(Document understanding data)
+-------+

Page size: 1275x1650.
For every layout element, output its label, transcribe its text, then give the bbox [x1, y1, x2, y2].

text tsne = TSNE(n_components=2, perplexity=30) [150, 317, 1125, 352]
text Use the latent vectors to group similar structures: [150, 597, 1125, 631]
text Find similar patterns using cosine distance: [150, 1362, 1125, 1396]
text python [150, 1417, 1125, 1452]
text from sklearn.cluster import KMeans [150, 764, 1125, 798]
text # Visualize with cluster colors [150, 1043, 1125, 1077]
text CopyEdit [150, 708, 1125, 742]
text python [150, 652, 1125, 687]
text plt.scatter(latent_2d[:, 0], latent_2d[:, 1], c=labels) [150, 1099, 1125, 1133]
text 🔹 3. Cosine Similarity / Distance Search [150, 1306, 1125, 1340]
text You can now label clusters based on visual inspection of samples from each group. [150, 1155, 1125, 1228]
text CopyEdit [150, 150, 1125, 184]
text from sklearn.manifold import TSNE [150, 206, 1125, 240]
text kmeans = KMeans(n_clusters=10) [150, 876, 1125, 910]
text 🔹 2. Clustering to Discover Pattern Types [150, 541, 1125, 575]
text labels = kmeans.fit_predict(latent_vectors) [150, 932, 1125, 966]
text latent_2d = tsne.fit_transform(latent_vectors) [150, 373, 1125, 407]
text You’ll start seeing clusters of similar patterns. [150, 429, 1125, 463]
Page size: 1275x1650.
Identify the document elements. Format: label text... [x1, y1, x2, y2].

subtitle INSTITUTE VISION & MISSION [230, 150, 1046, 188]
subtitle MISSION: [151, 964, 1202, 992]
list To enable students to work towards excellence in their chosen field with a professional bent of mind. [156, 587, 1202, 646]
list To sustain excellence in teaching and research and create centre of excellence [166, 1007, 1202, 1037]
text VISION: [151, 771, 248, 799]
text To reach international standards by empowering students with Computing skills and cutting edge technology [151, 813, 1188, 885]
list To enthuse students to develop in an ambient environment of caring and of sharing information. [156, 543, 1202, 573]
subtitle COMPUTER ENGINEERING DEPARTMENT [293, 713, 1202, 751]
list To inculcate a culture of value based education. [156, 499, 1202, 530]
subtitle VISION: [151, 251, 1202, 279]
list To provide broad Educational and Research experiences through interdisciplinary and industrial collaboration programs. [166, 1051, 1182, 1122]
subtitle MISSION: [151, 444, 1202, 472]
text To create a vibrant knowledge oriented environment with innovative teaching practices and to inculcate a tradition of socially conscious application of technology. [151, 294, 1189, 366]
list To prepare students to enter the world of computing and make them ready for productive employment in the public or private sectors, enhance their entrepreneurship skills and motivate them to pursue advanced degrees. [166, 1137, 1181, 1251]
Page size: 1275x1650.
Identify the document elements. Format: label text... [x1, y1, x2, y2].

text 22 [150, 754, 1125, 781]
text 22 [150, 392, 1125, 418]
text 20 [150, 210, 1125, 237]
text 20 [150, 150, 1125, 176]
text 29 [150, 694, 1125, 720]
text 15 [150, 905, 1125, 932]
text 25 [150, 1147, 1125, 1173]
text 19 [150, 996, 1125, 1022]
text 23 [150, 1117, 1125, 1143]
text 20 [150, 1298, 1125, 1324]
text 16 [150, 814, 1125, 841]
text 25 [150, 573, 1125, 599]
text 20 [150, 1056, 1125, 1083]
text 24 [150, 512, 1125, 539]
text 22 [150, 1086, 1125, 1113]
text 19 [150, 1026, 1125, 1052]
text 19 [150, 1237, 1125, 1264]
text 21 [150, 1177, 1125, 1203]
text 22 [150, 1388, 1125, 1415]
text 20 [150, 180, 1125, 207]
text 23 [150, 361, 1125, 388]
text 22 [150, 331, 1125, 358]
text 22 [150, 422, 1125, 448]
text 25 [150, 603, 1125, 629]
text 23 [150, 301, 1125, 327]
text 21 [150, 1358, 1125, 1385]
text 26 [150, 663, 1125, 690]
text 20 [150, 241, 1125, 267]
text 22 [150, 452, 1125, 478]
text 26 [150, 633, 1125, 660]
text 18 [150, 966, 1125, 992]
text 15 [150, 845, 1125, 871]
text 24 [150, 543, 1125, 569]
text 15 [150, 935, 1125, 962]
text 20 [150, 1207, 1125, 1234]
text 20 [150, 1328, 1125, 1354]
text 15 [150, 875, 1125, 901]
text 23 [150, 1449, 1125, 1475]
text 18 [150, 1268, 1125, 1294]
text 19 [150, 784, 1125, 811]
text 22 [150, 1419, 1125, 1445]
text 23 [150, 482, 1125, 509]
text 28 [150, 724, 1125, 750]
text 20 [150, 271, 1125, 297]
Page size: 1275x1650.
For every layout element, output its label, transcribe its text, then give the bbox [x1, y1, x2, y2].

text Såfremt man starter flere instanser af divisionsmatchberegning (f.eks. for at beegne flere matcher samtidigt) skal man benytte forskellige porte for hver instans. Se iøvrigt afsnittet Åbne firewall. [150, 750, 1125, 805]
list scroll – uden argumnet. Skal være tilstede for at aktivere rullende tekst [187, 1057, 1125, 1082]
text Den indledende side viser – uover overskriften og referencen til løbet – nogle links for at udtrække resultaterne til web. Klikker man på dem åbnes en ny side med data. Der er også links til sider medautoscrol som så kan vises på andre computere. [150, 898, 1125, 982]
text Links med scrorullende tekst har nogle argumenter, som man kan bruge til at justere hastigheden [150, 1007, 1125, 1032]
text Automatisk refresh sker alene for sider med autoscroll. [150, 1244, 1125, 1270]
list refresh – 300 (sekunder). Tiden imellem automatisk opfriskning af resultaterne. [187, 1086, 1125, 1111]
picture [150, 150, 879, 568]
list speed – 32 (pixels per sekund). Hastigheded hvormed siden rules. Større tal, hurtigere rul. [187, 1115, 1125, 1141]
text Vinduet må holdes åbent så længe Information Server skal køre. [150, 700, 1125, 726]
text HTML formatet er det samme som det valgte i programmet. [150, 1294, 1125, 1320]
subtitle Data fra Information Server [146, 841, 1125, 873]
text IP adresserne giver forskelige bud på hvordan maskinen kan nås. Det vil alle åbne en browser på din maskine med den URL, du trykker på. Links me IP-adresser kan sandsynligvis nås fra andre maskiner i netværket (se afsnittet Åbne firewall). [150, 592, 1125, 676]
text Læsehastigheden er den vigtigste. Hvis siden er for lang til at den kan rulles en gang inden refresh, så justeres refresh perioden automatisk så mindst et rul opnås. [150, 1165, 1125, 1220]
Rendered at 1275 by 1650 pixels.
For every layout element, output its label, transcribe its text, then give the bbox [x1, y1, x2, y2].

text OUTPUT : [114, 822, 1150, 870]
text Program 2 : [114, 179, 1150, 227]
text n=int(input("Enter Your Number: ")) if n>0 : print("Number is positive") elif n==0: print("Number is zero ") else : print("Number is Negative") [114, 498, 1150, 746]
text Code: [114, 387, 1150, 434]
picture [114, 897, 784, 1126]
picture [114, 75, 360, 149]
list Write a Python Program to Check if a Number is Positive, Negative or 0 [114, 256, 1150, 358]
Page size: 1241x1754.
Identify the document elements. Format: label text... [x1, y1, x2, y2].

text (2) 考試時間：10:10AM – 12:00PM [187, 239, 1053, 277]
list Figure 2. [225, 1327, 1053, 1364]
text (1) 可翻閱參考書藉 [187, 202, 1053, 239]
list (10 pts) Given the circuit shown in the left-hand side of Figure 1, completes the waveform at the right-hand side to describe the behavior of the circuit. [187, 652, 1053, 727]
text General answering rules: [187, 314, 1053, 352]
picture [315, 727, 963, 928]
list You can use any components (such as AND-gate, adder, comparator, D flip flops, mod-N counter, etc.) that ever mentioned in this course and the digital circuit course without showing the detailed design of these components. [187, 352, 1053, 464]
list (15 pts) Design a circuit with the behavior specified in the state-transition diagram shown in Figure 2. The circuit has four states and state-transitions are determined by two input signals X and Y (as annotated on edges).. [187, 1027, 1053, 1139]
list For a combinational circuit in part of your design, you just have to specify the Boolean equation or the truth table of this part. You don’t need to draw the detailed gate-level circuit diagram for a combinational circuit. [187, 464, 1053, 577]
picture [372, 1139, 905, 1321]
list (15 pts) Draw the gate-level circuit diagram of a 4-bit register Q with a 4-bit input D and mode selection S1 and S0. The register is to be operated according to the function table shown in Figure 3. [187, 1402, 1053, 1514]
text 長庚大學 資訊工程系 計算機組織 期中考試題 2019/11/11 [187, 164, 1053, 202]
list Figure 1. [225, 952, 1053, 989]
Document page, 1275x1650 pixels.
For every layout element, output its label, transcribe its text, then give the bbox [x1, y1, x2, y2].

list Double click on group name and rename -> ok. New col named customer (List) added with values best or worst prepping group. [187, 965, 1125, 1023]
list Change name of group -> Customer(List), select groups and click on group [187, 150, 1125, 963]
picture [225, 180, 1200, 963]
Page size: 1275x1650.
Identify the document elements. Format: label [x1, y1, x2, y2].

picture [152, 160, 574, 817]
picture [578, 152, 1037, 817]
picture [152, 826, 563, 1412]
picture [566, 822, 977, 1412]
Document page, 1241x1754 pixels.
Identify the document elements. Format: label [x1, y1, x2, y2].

+-------+

Goal of the exercise: Using the records above, select and copy every line that has the word "excellence".

The completed task:
list To enable students to work towards excellence in their chosen field with a professional bent of mind. [156, 587, 1202, 646]
list To sustain excellence in teaching and research and create centre of excellence [166, 1007, 1202, 1037]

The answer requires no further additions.